The election results in Maharashtra show yet another positive development, of which the BJP has been the beneficiary. It is the Shiv Sena having been reduced to a distant second in the sweepstakes, as a result of which it perforce has to accept the role of a humbled junior partner in a BJP-led government, if at all it chooses to join the coalition. Why did the Shiv Sena fail to capitalise on the anti-incumbency mood in the state, whereas its former junior ally, the BJP, succeeded? The reason again is socio-cultural. Although Marathi-speaking people are proud of their language and cultural heritage, the Shiv Sena’s narrow-minded linguistic appeal has lost much of its potency. Indeed, young boys and girls in families that traditionally supported the Shiv Sena chose to vote for Modi’s BJP in this election. After all, they too are or want to be part of India’s aspirational middle class.

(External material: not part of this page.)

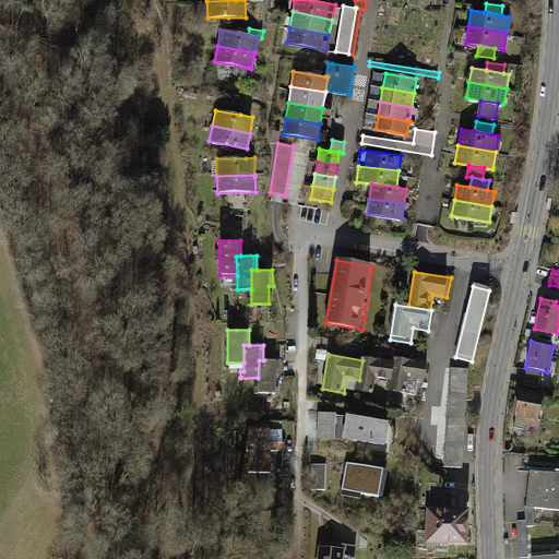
[(394,382),(397,363),(363,357),(363,360),(359,380),(357,392),(379,395),(381,380),(394,382)]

In this socio-culturally changed scenario, the BJP may — and I hope it does — feel emboldened to ignore caste considerations in selecting chief ministers to head its governments in Maharashtra and Haryana. In Maharashtra, it should entrust the responsibility of leading the state to an honest, untainted, socially committed and young leader like Devendra Fadnavis, disregarding his Brahmin birth.

The fact that the Hindutva-guided BJP has not yet begun to include Indian Muslims in its vision of development and socio-cultural change is, I continue to believe, a huge minus. Nevertheless, I have no hesitation in congratulating the party for some of the pluses that characterise its victories in Maharashtra and Haryana.

The writer was an aide to former Prime Minister Atal Bihari Vajpayee. After working for the BJP for 16 years, he left the party in early 2013 due to ideological differences.